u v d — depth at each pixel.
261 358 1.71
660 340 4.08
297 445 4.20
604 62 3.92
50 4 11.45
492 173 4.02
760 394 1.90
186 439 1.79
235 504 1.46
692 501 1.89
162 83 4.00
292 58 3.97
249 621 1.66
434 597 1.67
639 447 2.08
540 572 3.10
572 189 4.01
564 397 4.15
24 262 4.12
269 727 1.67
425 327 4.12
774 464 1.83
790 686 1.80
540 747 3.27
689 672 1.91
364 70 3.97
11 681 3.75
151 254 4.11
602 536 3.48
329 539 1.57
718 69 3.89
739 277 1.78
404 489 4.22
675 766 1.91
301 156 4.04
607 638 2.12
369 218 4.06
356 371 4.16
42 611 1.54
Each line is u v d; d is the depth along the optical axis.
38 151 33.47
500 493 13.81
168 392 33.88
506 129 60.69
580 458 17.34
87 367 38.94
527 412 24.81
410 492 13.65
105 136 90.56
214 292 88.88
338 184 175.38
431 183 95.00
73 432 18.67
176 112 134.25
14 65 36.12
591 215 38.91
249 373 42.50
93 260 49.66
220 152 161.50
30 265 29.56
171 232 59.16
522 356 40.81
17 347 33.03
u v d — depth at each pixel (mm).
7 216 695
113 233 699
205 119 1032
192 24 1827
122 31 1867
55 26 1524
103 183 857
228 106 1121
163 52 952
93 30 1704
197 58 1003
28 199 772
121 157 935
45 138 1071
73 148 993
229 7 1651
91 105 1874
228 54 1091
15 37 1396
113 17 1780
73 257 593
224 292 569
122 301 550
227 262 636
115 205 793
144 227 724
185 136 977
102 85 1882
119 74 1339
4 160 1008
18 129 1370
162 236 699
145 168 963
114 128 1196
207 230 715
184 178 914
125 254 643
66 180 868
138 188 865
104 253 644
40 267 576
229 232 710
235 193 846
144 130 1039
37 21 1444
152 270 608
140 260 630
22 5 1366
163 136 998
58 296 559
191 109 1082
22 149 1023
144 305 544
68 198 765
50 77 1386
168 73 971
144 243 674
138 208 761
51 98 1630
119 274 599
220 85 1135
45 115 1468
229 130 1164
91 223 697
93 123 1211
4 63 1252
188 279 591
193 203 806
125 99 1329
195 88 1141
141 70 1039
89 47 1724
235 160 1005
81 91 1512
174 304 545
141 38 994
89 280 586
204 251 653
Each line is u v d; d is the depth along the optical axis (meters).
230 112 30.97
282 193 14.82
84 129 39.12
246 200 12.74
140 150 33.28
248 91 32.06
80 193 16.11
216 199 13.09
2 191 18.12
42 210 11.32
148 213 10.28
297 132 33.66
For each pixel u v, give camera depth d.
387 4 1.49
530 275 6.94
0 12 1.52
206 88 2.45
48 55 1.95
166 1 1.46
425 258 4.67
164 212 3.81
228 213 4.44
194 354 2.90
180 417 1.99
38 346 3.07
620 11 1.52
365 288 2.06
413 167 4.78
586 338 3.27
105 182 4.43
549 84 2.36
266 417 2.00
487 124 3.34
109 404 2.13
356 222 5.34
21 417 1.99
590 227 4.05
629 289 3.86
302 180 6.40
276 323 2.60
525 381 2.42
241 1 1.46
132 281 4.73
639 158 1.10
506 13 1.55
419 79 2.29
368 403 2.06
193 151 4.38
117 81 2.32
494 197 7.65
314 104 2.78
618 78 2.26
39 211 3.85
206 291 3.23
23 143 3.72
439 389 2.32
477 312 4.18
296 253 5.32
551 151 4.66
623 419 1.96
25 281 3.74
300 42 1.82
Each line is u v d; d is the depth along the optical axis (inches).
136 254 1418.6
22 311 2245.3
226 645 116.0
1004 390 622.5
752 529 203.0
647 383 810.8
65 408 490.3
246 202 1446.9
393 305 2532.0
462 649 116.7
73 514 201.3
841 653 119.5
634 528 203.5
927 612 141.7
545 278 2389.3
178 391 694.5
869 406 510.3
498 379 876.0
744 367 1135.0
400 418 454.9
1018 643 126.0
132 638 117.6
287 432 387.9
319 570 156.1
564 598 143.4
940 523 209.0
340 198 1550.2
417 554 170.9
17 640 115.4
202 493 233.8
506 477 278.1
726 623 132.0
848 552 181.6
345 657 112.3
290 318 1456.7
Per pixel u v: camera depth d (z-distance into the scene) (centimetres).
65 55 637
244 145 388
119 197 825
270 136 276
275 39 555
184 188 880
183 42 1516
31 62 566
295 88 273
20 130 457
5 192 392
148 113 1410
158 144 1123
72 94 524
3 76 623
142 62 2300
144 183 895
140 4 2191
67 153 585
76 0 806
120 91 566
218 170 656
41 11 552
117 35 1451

# Work instruction:
Every line above in which the word "optical" occurs is to be copied.

# Response to this task:
Each line is u v d; d is the depth along the optical axis.
Each line is u v d; d is the depth along the optical axis (meters).
Each line is u v d; d is the depth along the optical axis (inches).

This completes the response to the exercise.